As a next step, we define the parameter ranges for the local sensitivity
analysis (i.e. the :math:`\delta p_j` from the theoretical description
above):

.. code:: python

    changes_fault_1 = {'Dip' : 1.5,
                       'Dip Direction' : 10,
                       'Slip': 100.0,
                       'X': 500.0}
    changes_fault_2 = {'Dip' : 1.5,
                       'Dip Direction' : 10,
                       'Slip': 100.0,
                       'X': 500.0}
    param_changes = {2 : changes_fault_1,
                     3 : changes_fault_2}

And now, we perform the local sensitivity analysis:

.. code:: python

    param_list_1, distances = noddy_sensitivity(history, param_changes)

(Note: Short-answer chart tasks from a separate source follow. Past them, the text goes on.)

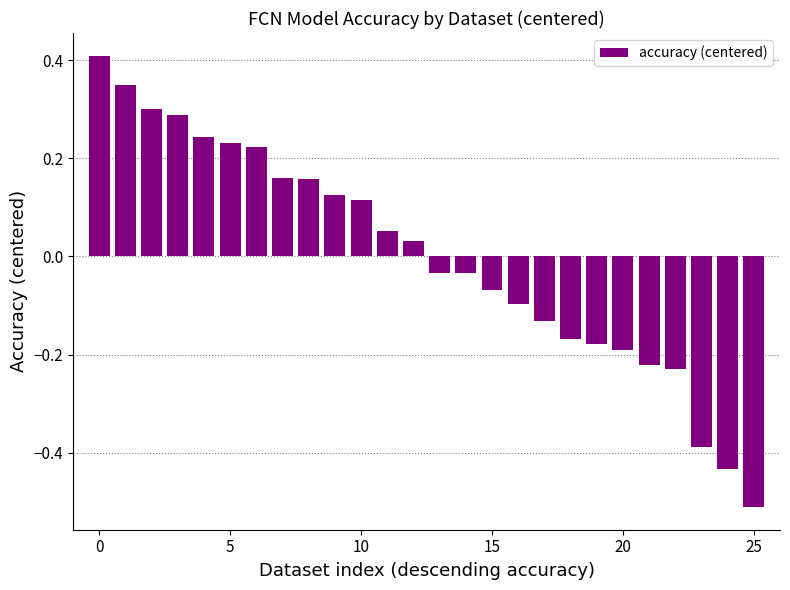

What is the greatest value displayed?

0.4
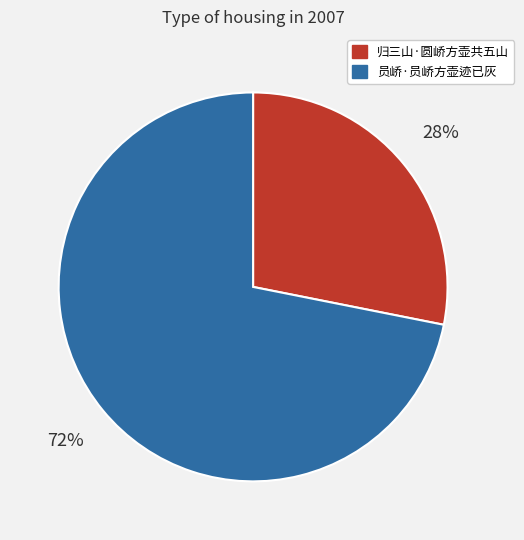

Which has a higher value, 员峤·员峤方壶迹已灰 or 归三山·圆峤方壶共五山?

员峤·员峤方壶迹已灰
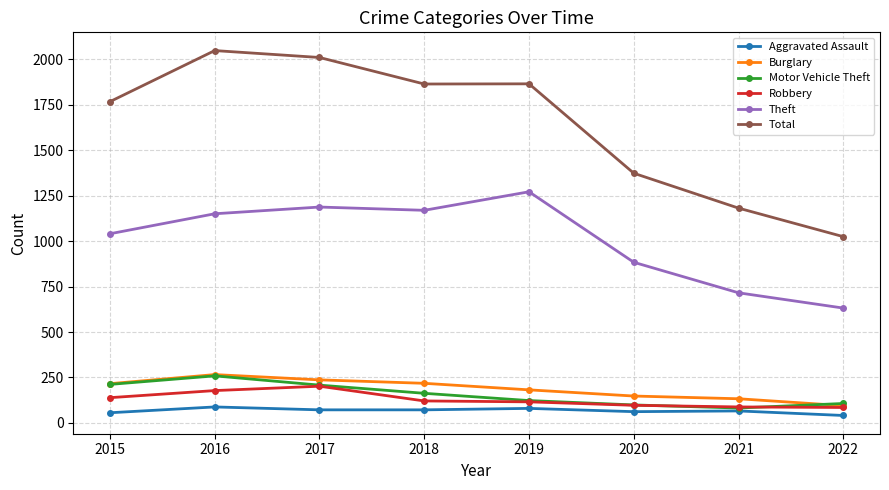

At which label does Total first exceed 1865?

2016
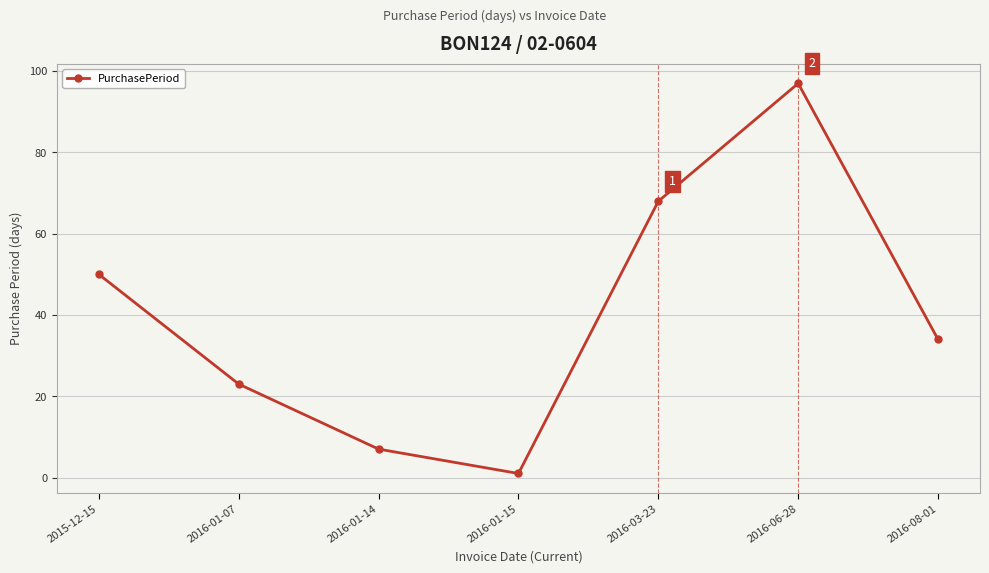

Reading left to right, extract all data points from this chart.

50	23	7	1	68	97	34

The function passes back a list of the changed parameters and the
calculated distances according to this change. Let's have a look at the
results:

.. code:: python

    for p,d in zip(param_list_1, distances):
        print "%s \t\t %f" % (p, d)

::

    event_2_property_X       2.716228
    event_2_property_Dip         1.410039
    event_2_property_Dip Direction       2.133553
    event_2_property_Slip        1.824993
    event_3_property_X       3.323528
    event_3_property_Dip         1.644589
    event_3_property_Dip Direction       2.606573
    event_3_property_Slip        1.930455

Results of this local sensitivity analysis suggest that the model is
most sensitive to the X-position of the fault, when we evaluate
distances as simple stratigraphic id differences. Here just a bar plot
for better visualisation (feel free to add proper labels):

.. code:: python

    d = np.array([distances])
    fig = plt.figure(figsize=(5,3))
    ax = fig.add_subplot(111)
    ax.bar(np.arange(0.6,len(distances),1.), np.array(distances[:]))

::

    <Container object of 8 artists>

.. figure:: 8-Sensitivity-Analysis_files/8-Sensitivity-Analysis_26_1.png
   :alt: png

   png

The previous experiment showed how ``pynoddy`` can be used for simple
scientific experiments. The sensitivity analysis itself is purely local.
A better way would be to use (more) global sensitivity analysis, for
example using the Morris or Sobol methods. These methods are implemented
in the Python package ``SALib``, and an experimental implementation of
this method into ``pynoddy`` exists, as well (see further notebooks on
repository, note: no guaranteed working, so far!).